Problem details: Return only the lines of the listing below that run from the line with "болезней: Грант от" through the line with "είναι μόνο ο", both ends included, exactly as written.

* * *

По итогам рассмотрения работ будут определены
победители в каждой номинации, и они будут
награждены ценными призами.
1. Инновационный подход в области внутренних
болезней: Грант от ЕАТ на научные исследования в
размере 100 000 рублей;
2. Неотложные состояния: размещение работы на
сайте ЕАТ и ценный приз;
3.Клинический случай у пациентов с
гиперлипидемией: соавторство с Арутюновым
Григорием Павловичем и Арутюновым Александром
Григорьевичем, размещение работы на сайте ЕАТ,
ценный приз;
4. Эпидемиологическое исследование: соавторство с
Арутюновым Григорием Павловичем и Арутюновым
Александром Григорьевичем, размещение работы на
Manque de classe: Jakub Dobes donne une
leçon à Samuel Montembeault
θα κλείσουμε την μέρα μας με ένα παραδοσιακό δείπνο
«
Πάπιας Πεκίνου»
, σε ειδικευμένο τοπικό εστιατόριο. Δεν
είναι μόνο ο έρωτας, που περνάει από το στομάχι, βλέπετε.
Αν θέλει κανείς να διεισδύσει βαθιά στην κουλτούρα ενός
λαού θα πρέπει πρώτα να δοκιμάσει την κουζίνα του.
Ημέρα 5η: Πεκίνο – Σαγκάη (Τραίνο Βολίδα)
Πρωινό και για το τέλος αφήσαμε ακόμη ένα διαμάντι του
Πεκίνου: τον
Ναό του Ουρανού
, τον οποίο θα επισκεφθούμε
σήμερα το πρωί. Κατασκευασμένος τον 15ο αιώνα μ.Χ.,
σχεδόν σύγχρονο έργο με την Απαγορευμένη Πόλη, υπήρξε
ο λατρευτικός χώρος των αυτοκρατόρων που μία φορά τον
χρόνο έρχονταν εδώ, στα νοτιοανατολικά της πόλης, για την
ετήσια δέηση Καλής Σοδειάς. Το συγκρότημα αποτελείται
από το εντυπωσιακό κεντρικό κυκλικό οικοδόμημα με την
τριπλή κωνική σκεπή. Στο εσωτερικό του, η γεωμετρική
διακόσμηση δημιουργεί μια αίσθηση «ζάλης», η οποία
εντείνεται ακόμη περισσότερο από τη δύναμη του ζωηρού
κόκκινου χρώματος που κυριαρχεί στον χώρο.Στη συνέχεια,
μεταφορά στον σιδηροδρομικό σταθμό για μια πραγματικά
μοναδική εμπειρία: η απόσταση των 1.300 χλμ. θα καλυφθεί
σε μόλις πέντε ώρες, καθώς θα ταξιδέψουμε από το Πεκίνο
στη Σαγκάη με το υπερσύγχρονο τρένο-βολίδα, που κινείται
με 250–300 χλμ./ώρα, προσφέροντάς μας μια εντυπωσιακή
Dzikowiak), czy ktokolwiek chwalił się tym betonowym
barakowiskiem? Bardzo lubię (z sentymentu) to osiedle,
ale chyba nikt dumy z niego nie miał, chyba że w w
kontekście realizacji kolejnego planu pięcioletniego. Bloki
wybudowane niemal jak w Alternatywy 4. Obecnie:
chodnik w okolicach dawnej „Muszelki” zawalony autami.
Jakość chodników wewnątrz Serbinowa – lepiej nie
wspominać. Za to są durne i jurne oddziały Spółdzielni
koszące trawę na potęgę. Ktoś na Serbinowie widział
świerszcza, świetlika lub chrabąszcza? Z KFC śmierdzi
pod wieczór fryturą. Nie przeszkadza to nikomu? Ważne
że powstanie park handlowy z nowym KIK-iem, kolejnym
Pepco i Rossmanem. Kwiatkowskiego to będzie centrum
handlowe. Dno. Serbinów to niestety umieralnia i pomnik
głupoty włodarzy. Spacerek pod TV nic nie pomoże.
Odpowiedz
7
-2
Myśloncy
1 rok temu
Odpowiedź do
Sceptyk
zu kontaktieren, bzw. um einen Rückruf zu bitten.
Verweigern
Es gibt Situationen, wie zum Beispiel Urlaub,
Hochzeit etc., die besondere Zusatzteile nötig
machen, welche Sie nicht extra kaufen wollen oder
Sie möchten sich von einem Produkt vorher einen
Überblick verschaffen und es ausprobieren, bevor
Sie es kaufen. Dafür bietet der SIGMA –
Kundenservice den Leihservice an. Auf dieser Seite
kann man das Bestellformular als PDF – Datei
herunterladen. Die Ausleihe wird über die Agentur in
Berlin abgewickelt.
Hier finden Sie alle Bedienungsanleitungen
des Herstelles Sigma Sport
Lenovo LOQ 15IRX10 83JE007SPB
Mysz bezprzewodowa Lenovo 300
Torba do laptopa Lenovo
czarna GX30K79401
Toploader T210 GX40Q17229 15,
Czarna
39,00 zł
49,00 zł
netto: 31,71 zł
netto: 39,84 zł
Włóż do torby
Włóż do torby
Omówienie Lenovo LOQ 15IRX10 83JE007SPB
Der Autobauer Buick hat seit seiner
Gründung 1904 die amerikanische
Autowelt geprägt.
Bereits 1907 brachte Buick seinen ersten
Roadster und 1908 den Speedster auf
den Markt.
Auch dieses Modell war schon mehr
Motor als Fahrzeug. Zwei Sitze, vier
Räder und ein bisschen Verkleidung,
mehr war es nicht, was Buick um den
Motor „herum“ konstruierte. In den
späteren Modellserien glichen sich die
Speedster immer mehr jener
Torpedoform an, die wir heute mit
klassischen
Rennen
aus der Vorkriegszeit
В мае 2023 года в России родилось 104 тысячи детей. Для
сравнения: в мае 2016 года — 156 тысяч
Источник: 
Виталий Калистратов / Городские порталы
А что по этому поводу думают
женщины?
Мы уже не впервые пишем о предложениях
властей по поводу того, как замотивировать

* * *

Result:
болезней: Грант от ЕАТ на научные исследования в
размере 100 000 рублей;
2. Неотложные состояния: размещение работы на
сайте ЕАТ и ценный приз;
3.Клинический случай у пациентов с
гиперлипидемией: соавторство с Арутюновым
Григорием Павловичем и Арутюновым Александром
Григорьевичем, размещение работы на сайте ЕАТ,
ценный приз;
4. Эпидемиологическое исследование: соавторство с
Арутюновым Григорием Павловичем и Арутюновым
Александром Григорьевичем, размещение работы на
Manque de classe: Jakub Dobes donne une
leçon à Samuel Montembeault
θα κλείσουμε την μέρα μας με ένα παραδοσιακό δείπνο
«
Πάπιας Πεκίνου»
, σε ειδικευμένο τοπικό εστιατόριο. Δεν
είναι μόνο ο έρωτας, που περνάει από το στομάχι, βλέπετε.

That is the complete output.